Топот копыт! Пошла «Конармия» Бабеля. РВС – Гайдара!

     Не знаю почему, но я захмелел от такой компании, я был один во всех лицах - все лица были во мне, мог пойти в пляс - была бы гармошка...

 Я  стыдливо спохватился, это уже неприлично, я же на работе!

      Мне досталась комсомольская организация, в которой два
года не было никакой работы. Пришлось собирать взносы, проводить собрания, принимать новых членов в комсомол. Делать это было нелегко. Люди  работают в три смены. Ребятам приходится оставаться после работы.  Я не только вывешиваю объявление, но обязательно поговорю с каждым на его рабочем месте, особенно если речь идёт о вступлении в комсомол.

  К моей несказанной радости первая же девушка дала своё согласие, когда я предложил ей вступить в комсомол. Это был первый разговор при первом знакомстве. Мы немного рассказали друг другу о себе. У неё на лице улыбаются только глаза. Она приезжая. Из большой многодетной семьи Здесь работает уже полгода.  Деньги отсылает домой, маме. Сказала, что зовут её – Офелия, по документам оказалась Фекла Кошечкина.

 Вторая девушка, Оля, наоборот, улыбалась только губами, глаза были злые.  На заводе всего месяц, до этого работала водителем у какого-то начальника. Шла по коридору мне навстречу из душа, брезгливо несла в вытянутой перед собой руке свой рабочий белый халат, как напаскудевшую кошку, за шкирку.

     - Согласная я в комсомол, - пропела она, как только увидела меня. - знаю, почему ты к девкам не липнешь - вдове груши жмёшь!

   Согласились ещё одна девушка и два парня, слесари-ремонтники. В райком я привёл пять человек, их всех приняли.

 Гальцева была довольна
     - Молодец! Я в тебе не ошиблась, - сказала она.. У меня остановилось дыхание. Кто бы смерил моё давление или хотя бы пульс пощупал.
               
   
Воистину не знаешь, где найдёшь, где потеряешь
     - Эй, комсорг! Зайди ко мне, - услышал я в открытую дверь властный женский голос, когда проходил  по коридору мимо открытой двери бельевой. Голос исходил из кастелянши, она же кладовщица, она же завхоз, женщина не первой молодости и свежести, что ясно было написано на её обрюзгшем нарумяненном лице. В  комнате было  много белого белья в узлах до стирки и аккуратно сложенное стопками на полках - после стирки.  Успел увидеть ещё большую гладильную доску с утюгом.
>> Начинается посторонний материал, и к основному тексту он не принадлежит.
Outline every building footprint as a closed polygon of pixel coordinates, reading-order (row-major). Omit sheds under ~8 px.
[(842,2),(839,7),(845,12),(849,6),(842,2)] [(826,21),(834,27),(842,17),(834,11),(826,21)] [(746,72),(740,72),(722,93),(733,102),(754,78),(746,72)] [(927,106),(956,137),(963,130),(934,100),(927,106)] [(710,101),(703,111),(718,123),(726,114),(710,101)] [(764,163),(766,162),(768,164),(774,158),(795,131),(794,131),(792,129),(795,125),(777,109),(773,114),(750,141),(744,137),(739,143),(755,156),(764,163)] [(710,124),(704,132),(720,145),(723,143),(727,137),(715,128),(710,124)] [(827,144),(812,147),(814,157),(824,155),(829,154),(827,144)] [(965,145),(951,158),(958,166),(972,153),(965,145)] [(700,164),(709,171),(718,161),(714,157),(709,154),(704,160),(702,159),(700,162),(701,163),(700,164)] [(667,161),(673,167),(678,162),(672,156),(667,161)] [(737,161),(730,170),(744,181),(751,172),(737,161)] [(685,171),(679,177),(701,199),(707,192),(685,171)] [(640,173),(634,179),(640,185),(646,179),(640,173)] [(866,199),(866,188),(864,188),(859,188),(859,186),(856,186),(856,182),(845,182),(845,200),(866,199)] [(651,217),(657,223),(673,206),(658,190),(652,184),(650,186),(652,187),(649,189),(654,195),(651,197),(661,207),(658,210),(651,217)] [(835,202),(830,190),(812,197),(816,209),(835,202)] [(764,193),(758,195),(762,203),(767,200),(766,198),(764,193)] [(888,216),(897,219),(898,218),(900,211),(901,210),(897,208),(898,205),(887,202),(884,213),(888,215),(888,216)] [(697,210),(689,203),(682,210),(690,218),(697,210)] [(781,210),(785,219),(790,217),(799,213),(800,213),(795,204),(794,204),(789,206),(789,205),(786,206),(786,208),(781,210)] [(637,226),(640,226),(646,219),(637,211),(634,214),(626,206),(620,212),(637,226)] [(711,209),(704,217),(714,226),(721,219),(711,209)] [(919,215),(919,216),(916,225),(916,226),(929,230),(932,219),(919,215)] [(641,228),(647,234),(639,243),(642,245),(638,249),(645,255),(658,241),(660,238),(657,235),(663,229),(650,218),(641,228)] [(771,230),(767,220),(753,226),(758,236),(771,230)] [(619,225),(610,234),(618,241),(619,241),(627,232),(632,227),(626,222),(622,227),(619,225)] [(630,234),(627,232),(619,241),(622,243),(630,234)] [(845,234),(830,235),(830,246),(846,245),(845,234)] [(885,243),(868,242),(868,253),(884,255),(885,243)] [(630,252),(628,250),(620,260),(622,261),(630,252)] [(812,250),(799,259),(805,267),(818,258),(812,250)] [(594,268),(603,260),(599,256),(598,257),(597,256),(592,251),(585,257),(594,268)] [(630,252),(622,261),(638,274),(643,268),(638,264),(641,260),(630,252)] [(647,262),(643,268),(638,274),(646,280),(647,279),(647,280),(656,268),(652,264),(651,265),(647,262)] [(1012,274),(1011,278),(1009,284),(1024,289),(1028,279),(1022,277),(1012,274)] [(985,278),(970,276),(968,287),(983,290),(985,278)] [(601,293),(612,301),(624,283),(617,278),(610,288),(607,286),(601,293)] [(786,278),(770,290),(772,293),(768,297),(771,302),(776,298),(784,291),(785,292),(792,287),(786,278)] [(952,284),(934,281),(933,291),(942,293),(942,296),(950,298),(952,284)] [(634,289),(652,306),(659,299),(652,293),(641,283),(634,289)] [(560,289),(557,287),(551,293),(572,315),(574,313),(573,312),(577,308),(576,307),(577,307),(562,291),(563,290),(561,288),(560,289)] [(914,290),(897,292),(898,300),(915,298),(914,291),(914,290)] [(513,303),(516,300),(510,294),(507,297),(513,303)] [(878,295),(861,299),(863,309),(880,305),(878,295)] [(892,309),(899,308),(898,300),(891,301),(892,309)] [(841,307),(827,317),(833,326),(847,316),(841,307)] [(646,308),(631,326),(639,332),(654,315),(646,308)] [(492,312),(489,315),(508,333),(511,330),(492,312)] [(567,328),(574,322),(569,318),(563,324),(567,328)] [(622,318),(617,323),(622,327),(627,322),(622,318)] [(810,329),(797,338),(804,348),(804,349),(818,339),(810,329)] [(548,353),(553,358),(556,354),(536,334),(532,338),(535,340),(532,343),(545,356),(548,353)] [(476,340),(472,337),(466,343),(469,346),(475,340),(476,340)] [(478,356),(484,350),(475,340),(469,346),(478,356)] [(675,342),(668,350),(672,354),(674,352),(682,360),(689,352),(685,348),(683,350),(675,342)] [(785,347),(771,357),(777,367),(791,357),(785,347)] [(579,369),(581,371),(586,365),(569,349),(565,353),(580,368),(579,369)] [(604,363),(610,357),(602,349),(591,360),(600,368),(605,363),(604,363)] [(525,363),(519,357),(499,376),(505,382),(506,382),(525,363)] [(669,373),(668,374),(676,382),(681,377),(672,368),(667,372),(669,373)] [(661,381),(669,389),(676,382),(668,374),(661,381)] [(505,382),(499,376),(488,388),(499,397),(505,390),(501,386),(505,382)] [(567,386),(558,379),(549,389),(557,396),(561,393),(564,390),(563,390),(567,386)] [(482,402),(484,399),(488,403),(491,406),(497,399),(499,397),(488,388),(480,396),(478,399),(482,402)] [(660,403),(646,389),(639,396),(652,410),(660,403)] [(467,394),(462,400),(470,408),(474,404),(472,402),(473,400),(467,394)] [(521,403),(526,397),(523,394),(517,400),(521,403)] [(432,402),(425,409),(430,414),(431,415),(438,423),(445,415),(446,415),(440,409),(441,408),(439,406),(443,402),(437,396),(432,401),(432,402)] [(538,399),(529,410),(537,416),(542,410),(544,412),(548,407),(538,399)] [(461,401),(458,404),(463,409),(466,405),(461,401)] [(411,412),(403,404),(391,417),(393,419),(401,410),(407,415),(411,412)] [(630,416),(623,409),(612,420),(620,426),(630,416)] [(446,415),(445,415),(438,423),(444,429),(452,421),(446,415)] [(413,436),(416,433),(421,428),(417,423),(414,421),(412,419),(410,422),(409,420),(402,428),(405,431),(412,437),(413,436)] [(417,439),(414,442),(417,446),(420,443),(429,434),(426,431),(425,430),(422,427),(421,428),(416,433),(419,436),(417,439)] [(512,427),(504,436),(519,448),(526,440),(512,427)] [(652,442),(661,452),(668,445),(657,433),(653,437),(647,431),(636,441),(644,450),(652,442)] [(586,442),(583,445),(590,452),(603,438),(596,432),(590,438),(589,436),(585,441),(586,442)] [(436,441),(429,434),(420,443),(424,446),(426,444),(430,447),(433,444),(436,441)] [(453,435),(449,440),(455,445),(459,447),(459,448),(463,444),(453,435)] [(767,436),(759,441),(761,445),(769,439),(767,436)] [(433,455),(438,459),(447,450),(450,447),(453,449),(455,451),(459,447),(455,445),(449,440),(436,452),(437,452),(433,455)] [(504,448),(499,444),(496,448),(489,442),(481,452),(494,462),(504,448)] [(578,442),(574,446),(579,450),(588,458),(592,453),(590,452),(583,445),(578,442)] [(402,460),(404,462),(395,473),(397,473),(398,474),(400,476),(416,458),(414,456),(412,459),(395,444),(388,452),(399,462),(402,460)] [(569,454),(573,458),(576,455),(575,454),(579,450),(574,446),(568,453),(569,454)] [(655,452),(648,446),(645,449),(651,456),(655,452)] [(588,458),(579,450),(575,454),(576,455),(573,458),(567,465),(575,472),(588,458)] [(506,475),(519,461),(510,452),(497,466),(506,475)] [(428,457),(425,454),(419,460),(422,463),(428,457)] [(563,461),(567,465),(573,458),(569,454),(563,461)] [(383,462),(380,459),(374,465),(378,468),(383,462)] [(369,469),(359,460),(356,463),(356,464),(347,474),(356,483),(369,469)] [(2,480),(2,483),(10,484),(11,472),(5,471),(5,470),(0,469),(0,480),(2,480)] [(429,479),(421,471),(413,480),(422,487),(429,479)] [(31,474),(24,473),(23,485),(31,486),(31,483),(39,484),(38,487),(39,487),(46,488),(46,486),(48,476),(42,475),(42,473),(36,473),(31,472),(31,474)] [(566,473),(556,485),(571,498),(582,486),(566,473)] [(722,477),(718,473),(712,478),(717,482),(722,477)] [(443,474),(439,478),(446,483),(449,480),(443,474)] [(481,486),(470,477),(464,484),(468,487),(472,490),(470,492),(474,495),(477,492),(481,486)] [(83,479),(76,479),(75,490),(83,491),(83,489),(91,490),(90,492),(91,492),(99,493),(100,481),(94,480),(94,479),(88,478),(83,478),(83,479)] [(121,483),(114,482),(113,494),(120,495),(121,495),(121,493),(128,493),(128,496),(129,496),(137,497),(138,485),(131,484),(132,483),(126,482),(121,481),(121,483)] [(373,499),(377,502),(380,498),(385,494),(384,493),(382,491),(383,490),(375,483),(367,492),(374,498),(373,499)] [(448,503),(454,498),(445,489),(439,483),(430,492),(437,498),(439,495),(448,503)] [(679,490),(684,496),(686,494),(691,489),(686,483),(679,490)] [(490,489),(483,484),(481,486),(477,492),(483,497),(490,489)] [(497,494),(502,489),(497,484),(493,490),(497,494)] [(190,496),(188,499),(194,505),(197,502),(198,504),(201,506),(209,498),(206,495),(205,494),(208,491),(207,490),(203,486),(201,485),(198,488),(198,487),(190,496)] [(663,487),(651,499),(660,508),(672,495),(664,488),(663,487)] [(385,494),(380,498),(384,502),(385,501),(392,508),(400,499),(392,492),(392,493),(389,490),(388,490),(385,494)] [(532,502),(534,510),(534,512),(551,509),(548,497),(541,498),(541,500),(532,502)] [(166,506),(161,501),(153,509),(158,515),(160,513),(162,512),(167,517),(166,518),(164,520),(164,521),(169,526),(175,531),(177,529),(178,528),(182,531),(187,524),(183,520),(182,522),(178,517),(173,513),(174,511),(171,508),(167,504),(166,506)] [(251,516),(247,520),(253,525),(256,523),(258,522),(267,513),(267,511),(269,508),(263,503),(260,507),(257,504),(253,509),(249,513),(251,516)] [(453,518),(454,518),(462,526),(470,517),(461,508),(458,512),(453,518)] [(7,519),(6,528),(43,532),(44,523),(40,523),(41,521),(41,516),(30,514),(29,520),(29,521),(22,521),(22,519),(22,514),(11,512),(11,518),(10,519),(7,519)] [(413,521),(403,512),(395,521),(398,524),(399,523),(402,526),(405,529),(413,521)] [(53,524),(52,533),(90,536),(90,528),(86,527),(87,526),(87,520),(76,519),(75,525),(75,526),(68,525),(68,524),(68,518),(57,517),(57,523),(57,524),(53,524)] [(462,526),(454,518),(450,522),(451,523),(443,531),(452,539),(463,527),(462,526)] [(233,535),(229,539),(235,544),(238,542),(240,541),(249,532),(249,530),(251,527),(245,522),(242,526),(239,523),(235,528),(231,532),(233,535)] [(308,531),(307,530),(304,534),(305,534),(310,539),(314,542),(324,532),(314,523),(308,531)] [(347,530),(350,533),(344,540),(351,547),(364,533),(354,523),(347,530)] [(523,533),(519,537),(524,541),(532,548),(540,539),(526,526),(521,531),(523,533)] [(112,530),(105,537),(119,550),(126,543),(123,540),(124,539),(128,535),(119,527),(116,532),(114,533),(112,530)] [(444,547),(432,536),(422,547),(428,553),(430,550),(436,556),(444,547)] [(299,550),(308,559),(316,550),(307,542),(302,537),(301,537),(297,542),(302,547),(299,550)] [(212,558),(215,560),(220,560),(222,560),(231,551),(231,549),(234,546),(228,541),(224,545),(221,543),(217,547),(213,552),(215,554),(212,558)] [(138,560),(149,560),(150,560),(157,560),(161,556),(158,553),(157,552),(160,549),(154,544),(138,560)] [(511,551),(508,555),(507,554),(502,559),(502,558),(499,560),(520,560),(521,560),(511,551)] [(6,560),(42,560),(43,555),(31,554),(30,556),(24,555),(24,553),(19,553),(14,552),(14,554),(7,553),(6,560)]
    - Вот, забери это у меня! Чтобы мне больше глаза не мозолила! – Пнула ногой большую картонную коробку под нижней полкой стеллажа.  Я здесь же осмотрел содержимое пропылившейся  от времени коробки с надписью "мыло". Половину этой коробки занимала большая волейбольная сетка. Под ней я обнаружил старый комплект настольного тенниса, воланы, ракетки, волейбольный мяч, пару камер к нему, комплекты шахмат в коробках.

 Всё это я отнес ребятам в слесарный цех, потому что у них я видел старый теннисный стол. Однако ребятам больше приглянулся волейбольный мяч. Они быстро накачали его, осмотрели сетку, она была абсолютно целая. На другой день за цехом в углу двора мы вкопали две стойки,  на них натянули сетку.. Оказалось много желающих в обед поиграть в волейбол.

При встрече в райкоме с Гальцевой я и об этом ей рассказал.
     - Теперь у нас в районе на  одну волейбольную секцию стало больше, - одобрительно заметила она. Я уходил от неё счастливый.  Да, она бы очень понравилась Павке Корчагину! Ну, настоящая Рита Устинович!
   
               
      Надо прислушиваться к массам даже в раздевалке душа - хорошо, что я там был. Быть в нужном месте и в  нужное время – залог успеха!  Почему я там оказался – это я уже не помню. В тот день я только что пришел на работу, после ночной смены ребята мылись в душе, одевались и уходили. Человека три-четыре не спешно одевались, разговаривая друг с другом. Двух из них, электрика и слесаря  я знал по имени, а вот тестомеса видел впервые. Разговор шел о том что Хрущов в своём докладе на съезде пообещал, что советские люди через двадцать лет будут жить при коммунизме.

     - Тогда мне будет сорок пять, - значительно сказал тестомес, - а моему сыну – двадцать два.- нежно добавил он. Эх, Эльдар Рязанов! Где ты был? Не  пили  водку эти ребята.  Они – пели. Тестомес тихо запел приятным баритоном:   
    - Спят уставшие игрушки…   
    - Одеяла и подушки ждут ребят, - озорно подхватил Серёжа-слесарь.  – Баю бай, - заканчивали песню они уже втроём, потому что  электрик Колька, подтанцовывая в одной штанине, буквально проорал последние слова.  Я выяснил, тестомеса зовут Владимир.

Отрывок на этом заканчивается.